Integrative modeling of the cell

Abstract

A whole-cell model represents certain aspects of the cell structure and/or function. Due to the high complexity of the cell, an integrative modeling approach is often taken to utilize all available information including experimental data, prior knowledge and prior models. In this review, we summarize an emerging workflow of whole-cell modeling into five steps: (i) gather information; (ii) represent the modeled system into modules; (iii) translate input information into scoring function; (iv) sample the whole-cell model; (v) validate and interpret the model. In particular, we propose the integrative modeling of the cell by combining available (whole-cell) models to maximize the accuracy, precision, and completeness. In addition, we list quantitative predictions of various aspects of cell biology from existing whole-cell models. Moreover, we discuss the remaining challenges and future directions, and highlight the opportunity to establish an integrative spatiotemporal multi-scale whole-cell model based on a community approach.

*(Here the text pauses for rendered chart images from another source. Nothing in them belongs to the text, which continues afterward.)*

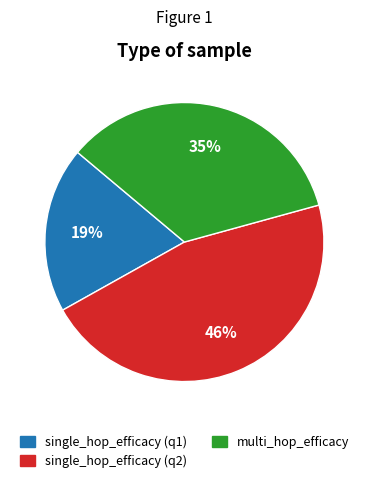

Is there a majority slice in this chart?

No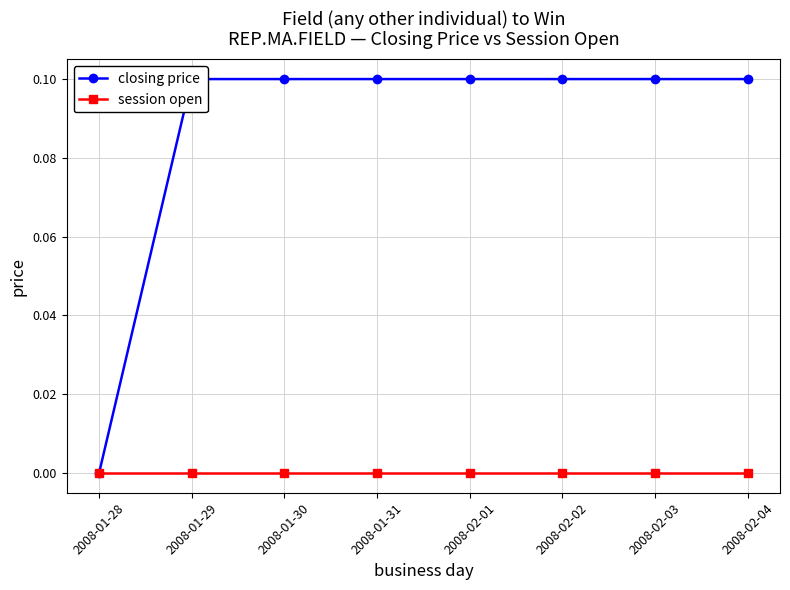

What is the label of the 6th point from the left?

2008-02-02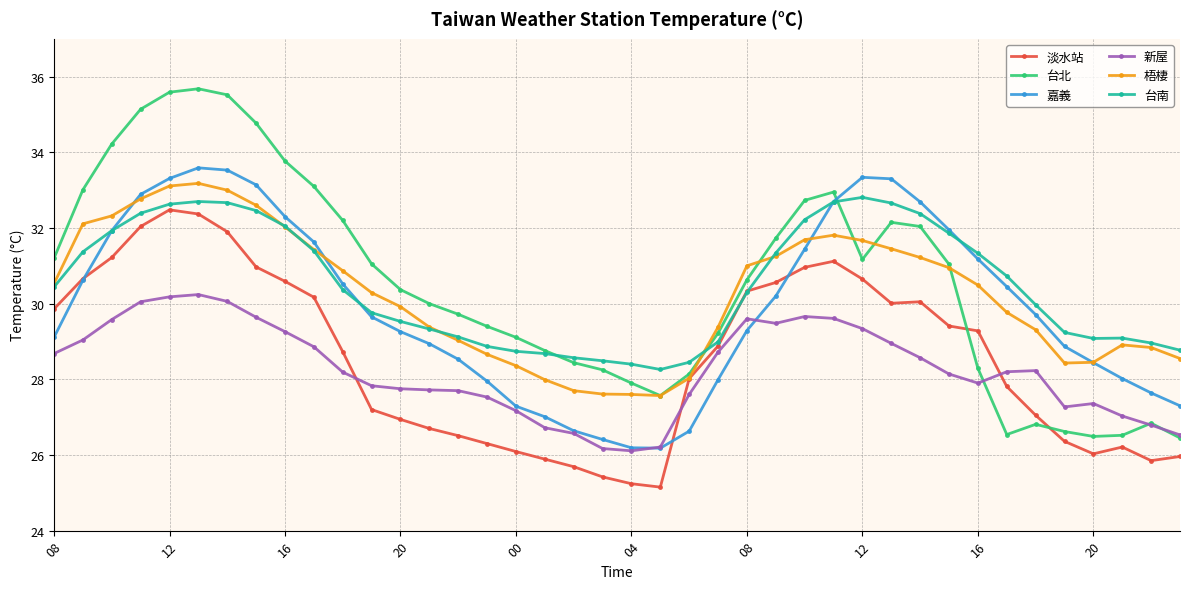

What is the highest value of the 淡水站 series?

32.5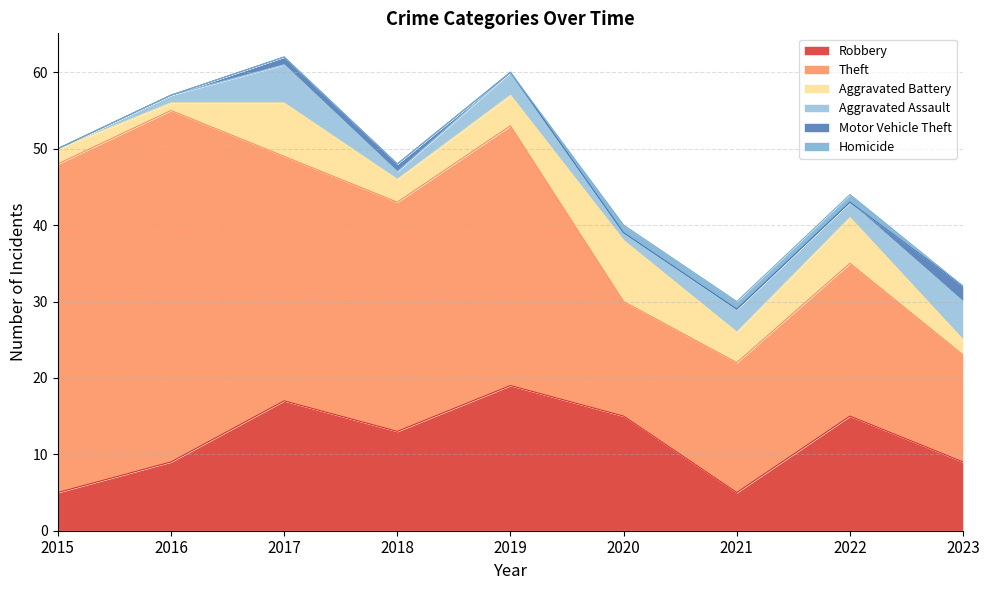

How many categories are shown in the chart?

9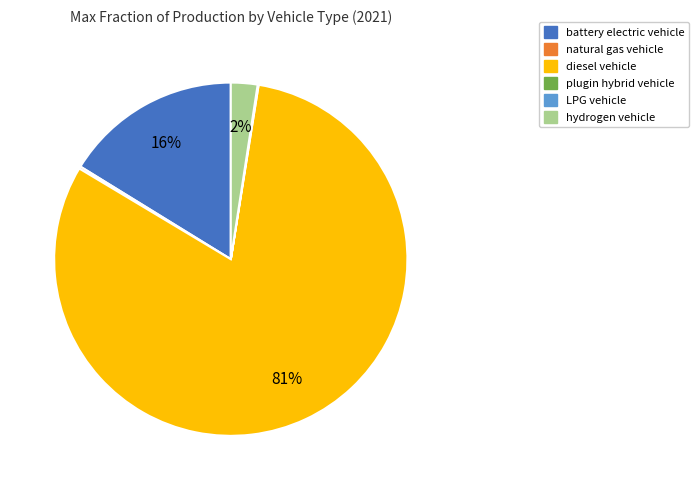

Is there a majority slice in this chart?

Yes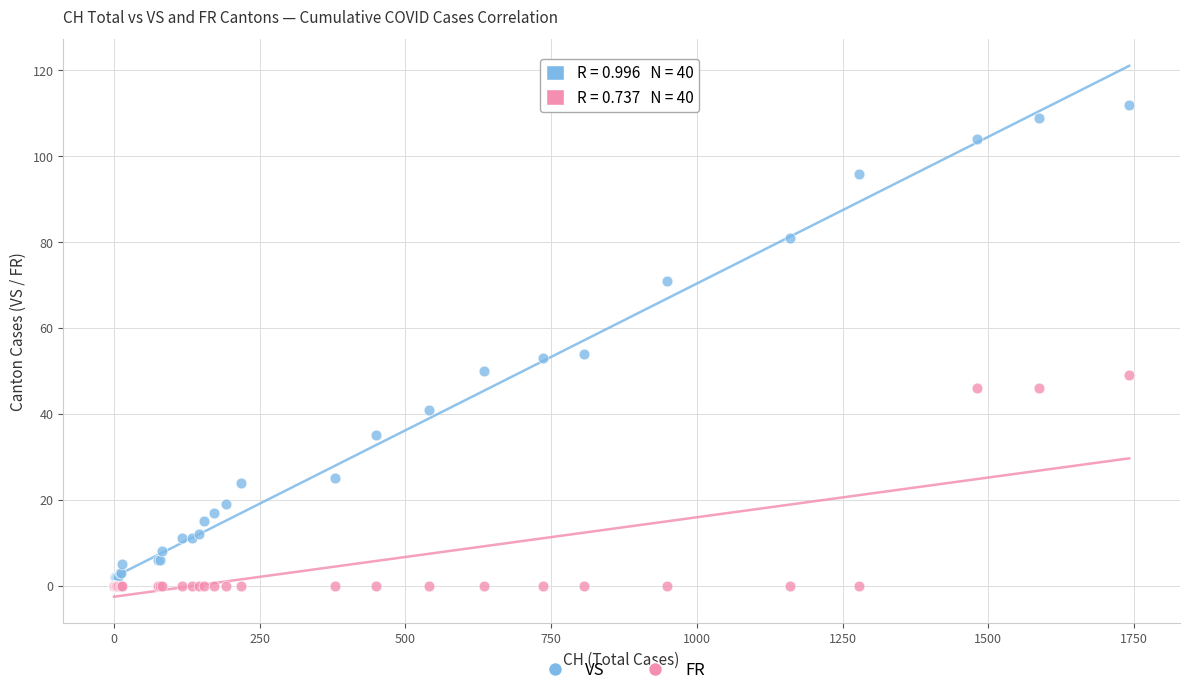

Which series reaches the maximum Y coordinate?

VS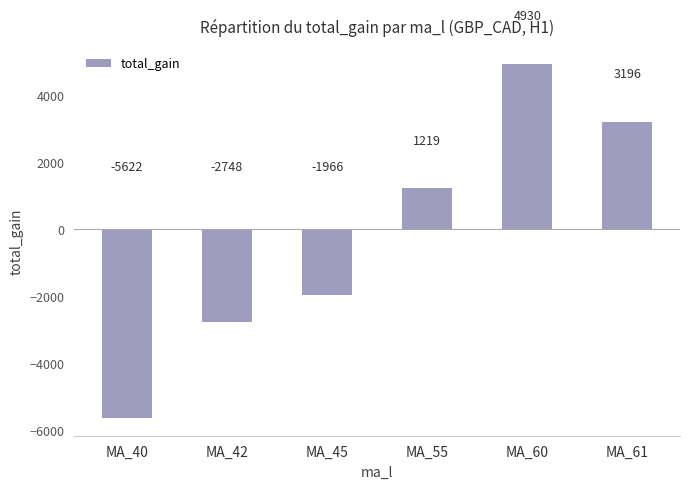

What is the average value?

-165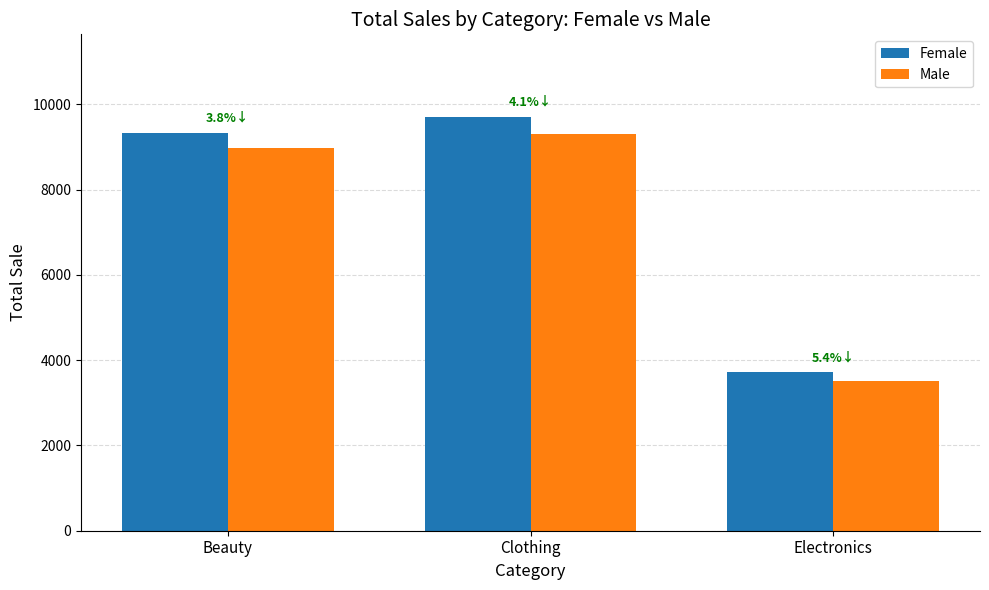

At how many categories does at least one series exceed 7316?

2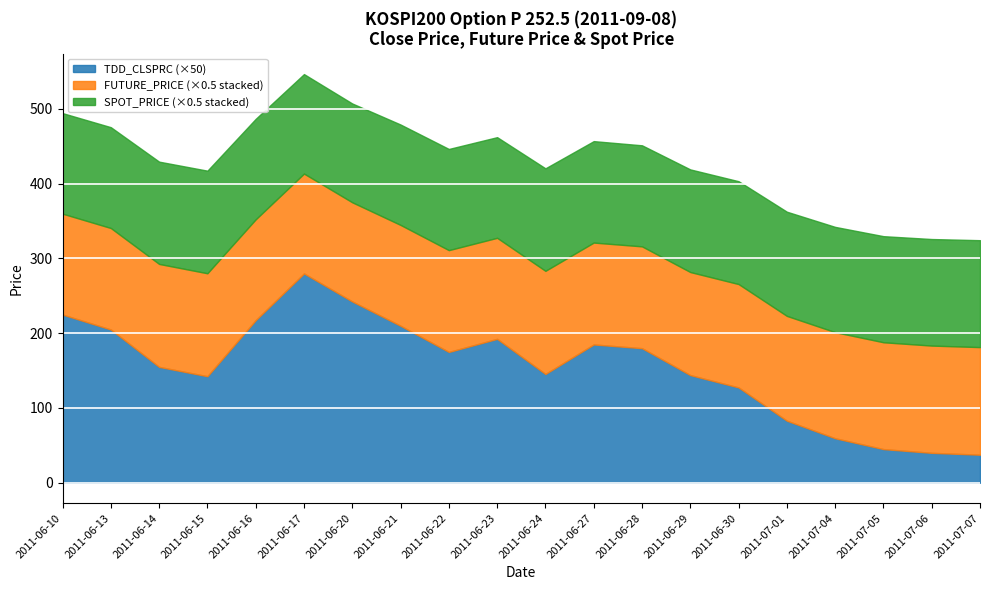

What is the value of the TDD_CLSPRC point at the 8th from the left?

4.2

Keywords: cell biology; compartment model; integrative modeling; whole-cell modeling.

Figure 1

Description of the whole-cell modeling workflow (A) The whole-cell modeling workflow is summarized into five steps using three examples [ 19, 22, 28] . First, gather information such as reactions of components, ODEs and protein distances. Second, represent the modeled system into modules ( e.g., cell compartments, cellular processes and protein communities) based on input information. Third, translate input information into scores, which can be physical restraints (whole-cell compartment model), the sum of square differences (whole-cell mathematical model) and loss functions (whole-cell structure model). Fourth, sample the whole-cell model by integrating intermediate models of modules or information over modules directly, followed by custom optimizations ( e.g., refinement of model parameters and model concordance with previous studies). Fifth, validate the model by information used and not used to construct the model, quantify the model uncertainty, and interpret the model. Iteration of the five steps allows to refine the cell model when there is new information, modeling methods or computational capacity. (B) Integrating available (whole-cell) models will yield a more accurate, precise and complete whole-cell model [24].